Montgomery is reckoning with this paradox — and the memorial and museum speak to that. As fatiguing and overwhelming the memorial is, it provides a needed catharsis. Black people were dehumanized through lynching. From the moment they were hung they became a spectacle, stripped of their life — stripped of their identity. To see them finally be recognized is powerful.
"I never thought I'd see something like this erected in my lifetime," Dr. Marva Banks, a former professor at Albany State University said. "These lynchings and other atrocities have been hidden and denied for so long. But blacks need to know how they got where they are."
The 75-year-old Banks came from Albany, Georgia with her daughter to see the memorial. Some visitors traveled from farther distances. Akil King drove seven hours from Tampa Bay, Florida to see the memorial as well as attend the Peace and Justice Summit that took place before the memorial and museum's opening. Born in Arundel County in Maryland, the now 47-year-old King said he was brought to tears when a brutal lynching was recounted during the summit.
"A woman was distraught over the lynching of her husband so they lynched her too," King said. "She was pregnant, so once they hung her they cut open her stomach and killed her baby."
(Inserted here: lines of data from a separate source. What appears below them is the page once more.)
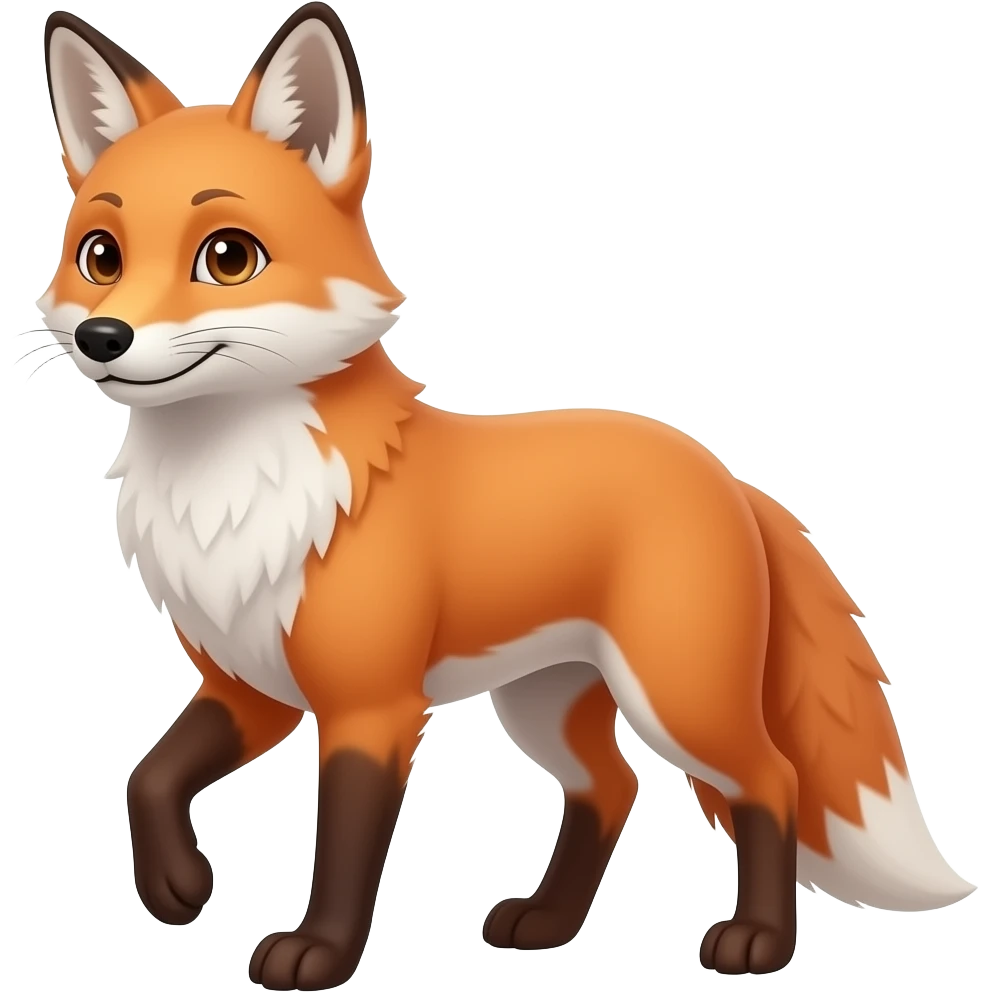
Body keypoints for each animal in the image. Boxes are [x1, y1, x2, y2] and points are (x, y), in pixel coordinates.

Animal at [33, 4, 977, 989]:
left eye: (227, 257)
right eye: (100, 256)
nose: (103, 338)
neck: (229, 492)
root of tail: (722, 471)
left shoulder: (371, 707)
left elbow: (344, 848)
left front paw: (319, 954)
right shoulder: (249, 684)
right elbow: (148, 776)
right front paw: (176, 887)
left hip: (679, 696)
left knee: (771, 780)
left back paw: (757, 942)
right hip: (546, 703)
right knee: (614, 787)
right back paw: (550, 923)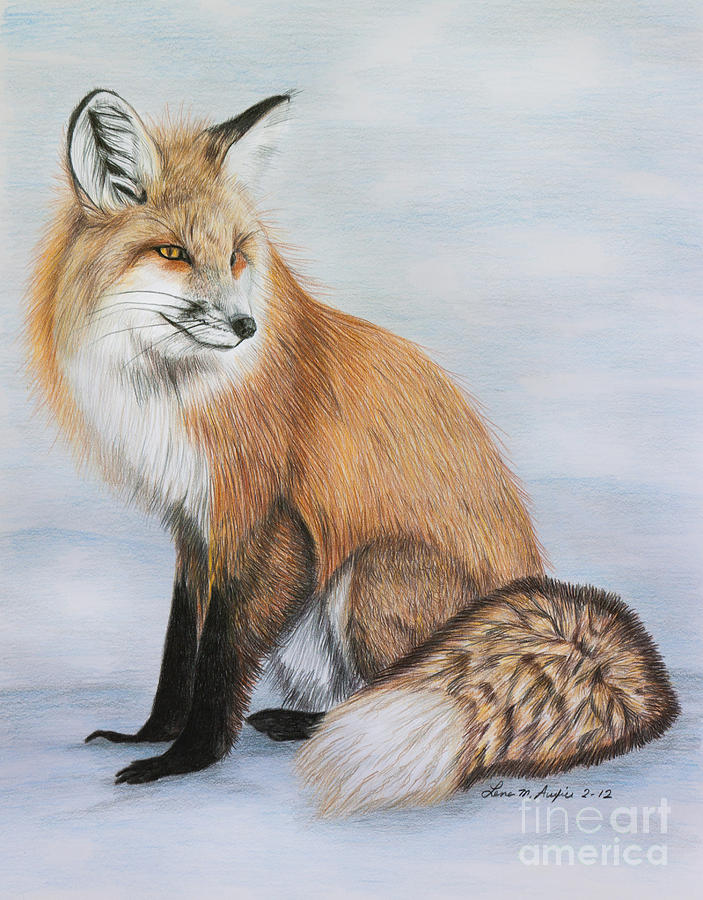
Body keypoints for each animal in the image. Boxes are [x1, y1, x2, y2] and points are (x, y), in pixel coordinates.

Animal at [27, 88, 678, 816]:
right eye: (172, 251)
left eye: (237, 255)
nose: (245, 325)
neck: (176, 395)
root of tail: (531, 596)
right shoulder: (194, 527)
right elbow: (178, 653)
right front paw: (150, 734)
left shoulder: (268, 522)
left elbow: (218, 660)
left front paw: (185, 760)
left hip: (371, 573)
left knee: (388, 686)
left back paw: (312, 724)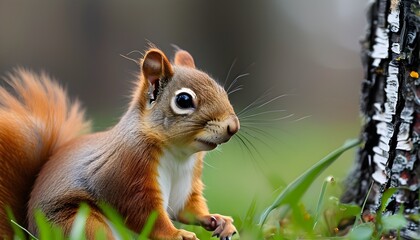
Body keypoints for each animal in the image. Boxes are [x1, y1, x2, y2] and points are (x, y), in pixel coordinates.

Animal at [0, 47, 240, 239]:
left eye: (221, 89)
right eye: (183, 100)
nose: (233, 127)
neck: (178, 154)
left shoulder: (186, 183)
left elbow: (188, 208)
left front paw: (218, 220)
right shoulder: (127, 175)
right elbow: (146, 215)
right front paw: (178, 234)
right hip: (82, 223)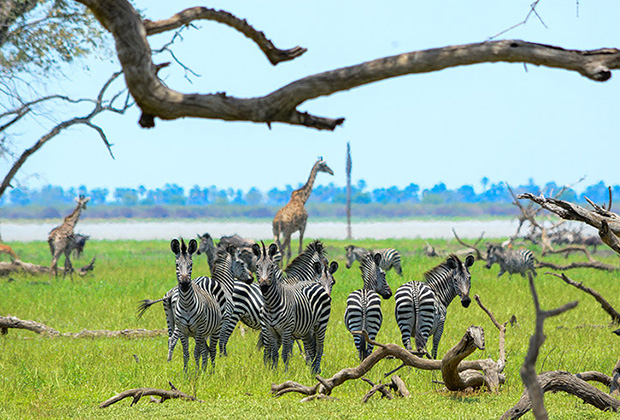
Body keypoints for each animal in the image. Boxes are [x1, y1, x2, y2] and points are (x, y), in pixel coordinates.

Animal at [168, 240, 222, 370]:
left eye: (191, 264)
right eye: (177, 264)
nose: (184, 284)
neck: (186, 305)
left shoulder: (199, 330)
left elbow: (196, 352)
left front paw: (197, 373)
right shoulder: (182, 330)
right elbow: (186, 353)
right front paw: (186, 372)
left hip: (215, 329)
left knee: (212, 350)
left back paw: (211, 372)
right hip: (203, 334)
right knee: (205, 351)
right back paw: (204, 370)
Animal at [252, 243, 332, 374]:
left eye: (272, 266)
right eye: (257, 266)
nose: (263, 286)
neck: (271, 303)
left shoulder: (286, 330)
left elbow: (285, 353)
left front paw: (284, 374)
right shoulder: (273, 330)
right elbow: (277, 354)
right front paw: (274, 373)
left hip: (320, 325)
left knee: (319, 348)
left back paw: (315, 370)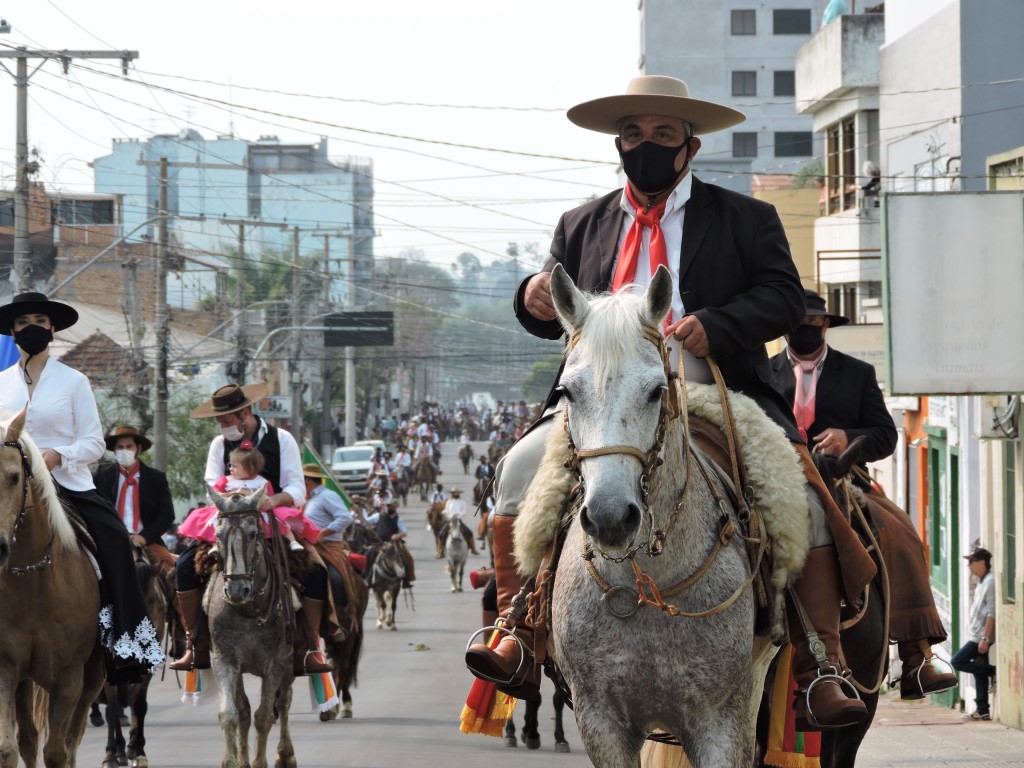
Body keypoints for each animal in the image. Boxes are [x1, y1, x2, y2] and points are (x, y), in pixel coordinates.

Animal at [205, 489, 296, 768]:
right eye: (218, 534)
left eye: (254, 532)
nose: (236, 590)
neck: (247, 611)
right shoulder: (224, 659)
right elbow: (231, 714)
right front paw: (233, 761)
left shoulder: (276, 663)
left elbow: (264, 716)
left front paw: (259, 761)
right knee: (244, 711)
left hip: (290, 665)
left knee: (284, 702)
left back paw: (285, 755)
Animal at [544, 266, 774, 768]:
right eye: (566, 391)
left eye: (656, 391)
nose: (610, 518)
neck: (647, 586)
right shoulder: (600, 721)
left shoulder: (719, 721)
Although lynching no longer occurs in the United States black bodies continue to be dehumanized — especially through the country's criminal justice system. The 11,000-square-foot Legacy Museum focuses on America's mass incarceration epidemic, featuring a multimedia exhibit where visitors can speak to inmates on death row as well as an area where short videos on former prisoners can be watched. Anthony Ray Hinton, a man who spent 30 years on Alabama's death row, is included in both multimedia projects.
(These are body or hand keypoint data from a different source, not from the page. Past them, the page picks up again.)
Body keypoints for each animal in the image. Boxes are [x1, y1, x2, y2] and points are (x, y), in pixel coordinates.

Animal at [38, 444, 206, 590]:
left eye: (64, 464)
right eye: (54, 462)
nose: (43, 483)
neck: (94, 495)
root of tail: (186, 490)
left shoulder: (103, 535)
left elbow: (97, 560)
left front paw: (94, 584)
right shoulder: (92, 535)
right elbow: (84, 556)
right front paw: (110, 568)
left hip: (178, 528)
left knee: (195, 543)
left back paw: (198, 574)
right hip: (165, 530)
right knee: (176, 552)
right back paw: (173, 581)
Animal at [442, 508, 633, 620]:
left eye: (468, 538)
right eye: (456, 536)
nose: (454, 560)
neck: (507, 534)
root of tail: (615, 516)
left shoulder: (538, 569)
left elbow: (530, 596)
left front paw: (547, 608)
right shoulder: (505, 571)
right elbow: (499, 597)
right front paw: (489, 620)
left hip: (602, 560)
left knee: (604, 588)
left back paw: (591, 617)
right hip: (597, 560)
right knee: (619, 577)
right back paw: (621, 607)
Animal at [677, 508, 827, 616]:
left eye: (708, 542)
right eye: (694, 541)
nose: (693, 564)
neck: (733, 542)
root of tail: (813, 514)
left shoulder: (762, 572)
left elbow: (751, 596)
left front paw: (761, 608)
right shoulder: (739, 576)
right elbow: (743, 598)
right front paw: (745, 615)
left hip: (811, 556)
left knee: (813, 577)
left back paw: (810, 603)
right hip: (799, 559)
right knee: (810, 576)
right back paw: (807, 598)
Hinton was wrongly convicted of the murders of two restaurant workers in Birmingham, Alabama by an all-white jury in 1985. He was finally released in 2015 after the Supreme Court of the United States unanimously overturned his conviction and the state dropped all charges against him.
"It's just like it was back in the lynching days. Two white men falsely accused me. It was a white mob that prosecuted me. A white judge that sentenced me. A white jury that convicted me. They created another way of execution," Hinton said in the video. "It went from the tree to the electric chair, from the electric chair to the gurner...at the end of the journey they still putting you to death."
America's criminal justice system is still targeting black people. Lakeith Smith, an 18-year-old from Montgomery, was recently sentenced to 65 years in prison for the murder of his friend, even though he didn't do it. Three years ago Smith and four friends were involved in a shootout with police in Millbrook — a town that's 12 minutes from Montgomery — after they broke into someone's home. Smith's friend, 16-year-old A'Donte Washington, was fatally shot by an officer.
Under Alabama's accomplice law which states a person "is legally liable for the behavior of another who commits a criminal offense if that person aids or abets the first person in committing the offense," Smith was charged with Washington's death.
"What's happening to [Lakeith Smith] speaks to this larger story that we're trying to tell through the [National Memorial for Peace and Justice and Legacy Museum," Evan Milligan, EJI law fellow, said. "There's all these disparities — economic, education, health — that manifest into the criminal justice system."
Montgomery is trying to incite a necessary change in this country. A change in how people talk about race in America. The memorial and museum are harsh reminders that not much has changed in this country — there's still so much work to do.